I guess if there isn't enough RAM the pagefile in Windows or equivalent on other OSs is used after maxing out the RAM.
@@CnCDuneAccording to Wikipedia, LZMA2's (7zip's main compression algorithm) memory usage is around the size of the dictionary, which can be *forced* up to 1 GiB in size, although using normal compression settings at max, it's only 24MiB.
So even at the hypothetical max, it shouldn't consume much more than 1GiB of memory.
Storage mediums have a better time trying to read one continuous big file versus having to find lots of tiny ones that are clustered all around.

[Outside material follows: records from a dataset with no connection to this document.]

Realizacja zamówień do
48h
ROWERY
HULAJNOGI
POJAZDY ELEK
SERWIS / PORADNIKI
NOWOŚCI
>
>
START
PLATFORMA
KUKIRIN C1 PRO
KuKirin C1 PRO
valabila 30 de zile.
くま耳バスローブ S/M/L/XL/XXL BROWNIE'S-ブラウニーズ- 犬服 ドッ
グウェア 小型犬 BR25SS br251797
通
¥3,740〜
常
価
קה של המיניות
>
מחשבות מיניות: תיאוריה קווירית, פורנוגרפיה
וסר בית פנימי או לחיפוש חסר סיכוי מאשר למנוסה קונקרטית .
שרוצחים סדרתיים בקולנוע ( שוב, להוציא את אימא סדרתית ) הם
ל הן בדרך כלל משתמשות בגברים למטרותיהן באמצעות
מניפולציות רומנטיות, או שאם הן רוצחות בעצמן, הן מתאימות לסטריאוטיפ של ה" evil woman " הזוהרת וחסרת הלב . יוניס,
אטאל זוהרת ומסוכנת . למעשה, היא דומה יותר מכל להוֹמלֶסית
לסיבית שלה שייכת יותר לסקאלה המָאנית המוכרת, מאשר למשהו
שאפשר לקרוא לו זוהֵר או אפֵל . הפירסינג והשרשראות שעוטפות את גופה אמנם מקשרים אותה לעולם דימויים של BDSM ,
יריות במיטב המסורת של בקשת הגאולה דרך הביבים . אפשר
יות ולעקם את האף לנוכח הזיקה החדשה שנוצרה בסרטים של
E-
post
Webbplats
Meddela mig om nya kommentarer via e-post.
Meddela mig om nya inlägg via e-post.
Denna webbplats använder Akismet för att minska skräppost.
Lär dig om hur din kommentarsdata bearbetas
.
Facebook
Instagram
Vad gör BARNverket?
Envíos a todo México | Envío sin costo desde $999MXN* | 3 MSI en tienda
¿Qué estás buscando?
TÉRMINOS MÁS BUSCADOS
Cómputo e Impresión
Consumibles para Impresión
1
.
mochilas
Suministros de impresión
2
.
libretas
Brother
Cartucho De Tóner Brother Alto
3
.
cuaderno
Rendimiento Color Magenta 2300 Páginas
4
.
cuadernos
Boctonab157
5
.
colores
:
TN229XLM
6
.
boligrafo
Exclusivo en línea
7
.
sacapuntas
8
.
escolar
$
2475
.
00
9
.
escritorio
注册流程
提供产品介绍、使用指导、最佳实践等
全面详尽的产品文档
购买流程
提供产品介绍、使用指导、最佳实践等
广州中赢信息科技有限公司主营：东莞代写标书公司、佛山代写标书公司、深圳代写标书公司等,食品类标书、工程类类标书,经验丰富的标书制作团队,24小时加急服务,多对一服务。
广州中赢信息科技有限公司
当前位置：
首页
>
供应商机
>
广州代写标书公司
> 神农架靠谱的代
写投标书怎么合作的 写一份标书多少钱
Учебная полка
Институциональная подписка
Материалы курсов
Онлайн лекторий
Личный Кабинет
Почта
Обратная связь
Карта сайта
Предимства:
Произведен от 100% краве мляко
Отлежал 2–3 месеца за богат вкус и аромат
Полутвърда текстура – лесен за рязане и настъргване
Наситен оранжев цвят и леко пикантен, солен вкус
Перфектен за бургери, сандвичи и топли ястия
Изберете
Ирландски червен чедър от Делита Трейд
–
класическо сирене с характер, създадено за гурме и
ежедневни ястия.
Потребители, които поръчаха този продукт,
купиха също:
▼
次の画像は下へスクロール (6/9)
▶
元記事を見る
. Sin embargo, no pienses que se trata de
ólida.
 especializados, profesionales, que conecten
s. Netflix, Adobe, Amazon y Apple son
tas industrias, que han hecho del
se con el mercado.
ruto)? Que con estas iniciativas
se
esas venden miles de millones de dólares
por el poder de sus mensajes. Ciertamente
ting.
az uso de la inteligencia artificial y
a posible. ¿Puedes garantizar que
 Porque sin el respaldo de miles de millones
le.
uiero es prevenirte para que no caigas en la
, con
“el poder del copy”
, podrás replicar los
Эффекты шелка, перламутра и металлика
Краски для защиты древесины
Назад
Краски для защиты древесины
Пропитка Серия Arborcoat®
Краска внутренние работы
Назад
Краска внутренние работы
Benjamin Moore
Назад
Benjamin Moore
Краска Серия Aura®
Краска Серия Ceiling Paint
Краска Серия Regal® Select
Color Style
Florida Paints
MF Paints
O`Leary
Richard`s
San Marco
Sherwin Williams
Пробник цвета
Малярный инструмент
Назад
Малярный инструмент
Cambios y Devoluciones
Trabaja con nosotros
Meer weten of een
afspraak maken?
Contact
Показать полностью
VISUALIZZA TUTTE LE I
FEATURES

I like to approach it more generally and abstract: An archive file serves a few purposes: gathering multiple files together as a single unit, reliably keeping the full filenames and meta-information no matter what system the file moves through, verification of integrity, password encryption, and reducing size (to save on storage cost or speed up transfer over a slow link or medium). As for reducing size, of all the possible files of a given size, most of them aren't useful to us. Thus, this subset of useful files can be represented with less data. Various approaches are taken that recognize the typical patterns of redundancy in files, some lossy. As others have mentioned, media files almost all use their own compression already, and they tend to take most of the space on computers, thus the compression aspect of archives is less-important. So all the other benefits become the main reason for archive files.
Thanks for this. Great video as always.
WOW, I now understand compression better than I did, but that may not be saying a lot. LOL. Compression, depression, maybe I should just keep my mouth zipped! Looking forward to your next video.